#### WHAT YOU SHOULD DO:
In the records below, find the line containing "right shoulder: (257, 552)" and the line containing "neck: (202, 139)". Give again exactly those lines and every line between them, omitting the pictures.

#### DATA TO EXAMINE:
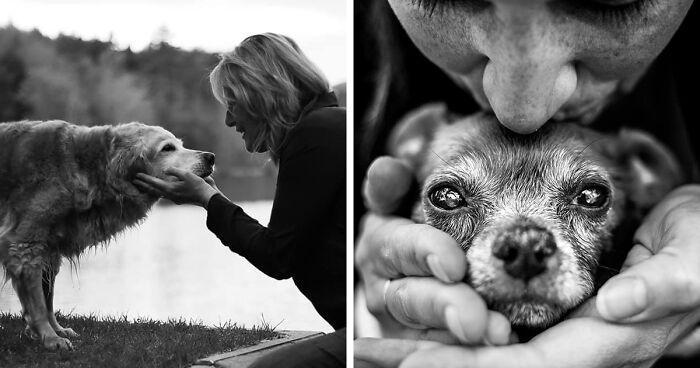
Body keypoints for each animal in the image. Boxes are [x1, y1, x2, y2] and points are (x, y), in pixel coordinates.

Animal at [0, 119, 215, 350]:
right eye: (167, 148)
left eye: (180, 145)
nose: (211, 157)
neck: (82, 168)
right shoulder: (25, 243)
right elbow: (38, 304)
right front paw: (49, 338)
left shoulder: (49, 249)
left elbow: (47, 297)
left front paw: (55, 329)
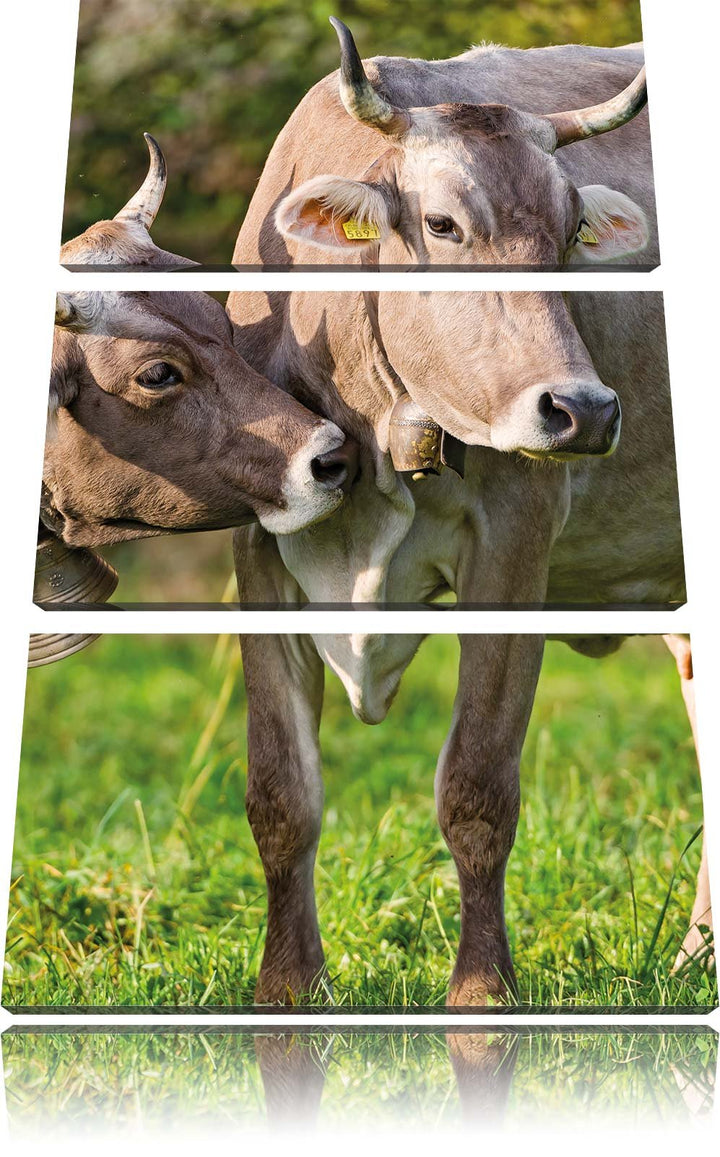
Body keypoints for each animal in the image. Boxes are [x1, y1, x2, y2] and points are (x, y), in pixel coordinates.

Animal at [226, 23, 710, 1004]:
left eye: (569, 232)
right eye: (444, 225)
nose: (584, 410)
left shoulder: (515, 548)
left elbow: (478, 786)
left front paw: (483, 989)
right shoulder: (257, 552)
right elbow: (281, 793)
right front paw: (287, 989)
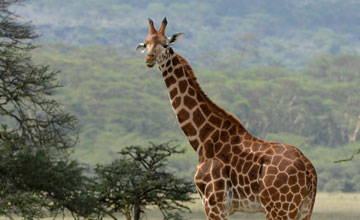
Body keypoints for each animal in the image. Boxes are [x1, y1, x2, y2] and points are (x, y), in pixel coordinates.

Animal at [136, 18, 318, 219]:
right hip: (303, 208)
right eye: (145, 44)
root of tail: (309, 170)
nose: (149, 58)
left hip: (279, 207)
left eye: (165, 44)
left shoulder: (214, 203)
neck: (202, 139)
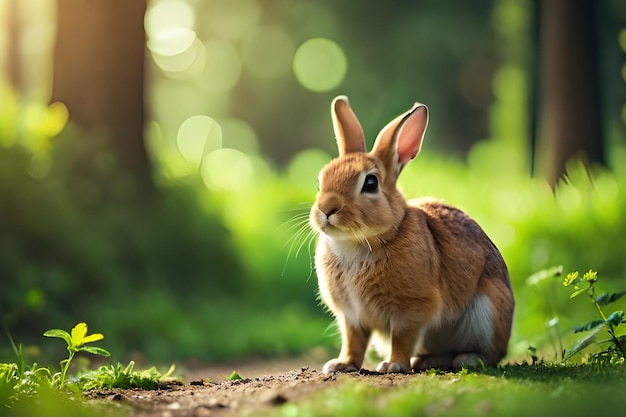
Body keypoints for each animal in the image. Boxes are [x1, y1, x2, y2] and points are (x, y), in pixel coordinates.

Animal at [308, 95, 512, 374]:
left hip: (488, 312)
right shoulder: (351, 316)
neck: (358, 242)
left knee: (491, 354)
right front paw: (341, 365)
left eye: (370, 183)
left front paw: (392, 365)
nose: (326, 209)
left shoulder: (412, 307)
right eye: (321, 181)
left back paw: (466, 359)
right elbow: (353, 341)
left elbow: (402, 337)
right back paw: (425, 361)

#### OUTPUT FOR THIS EXERCISE:
right shoulder: (257, 552)
right elbow: (281, 793)
right front paw: (287, 989)
Body keypoints for each animal in the image. Boxes are [x1, y1, x2, y2] and points are (x, y), in pixel coordinates.

Animal at [136, 18, 318, 219]:
right hip: (303, 208)
right eye: (145, 44)
root of tail: (309, 170)
nose: (149, 58)
left hip: (279, 207)
left eye: (165, 44)
left shoulder: (214, 203)
neck: (202, 139)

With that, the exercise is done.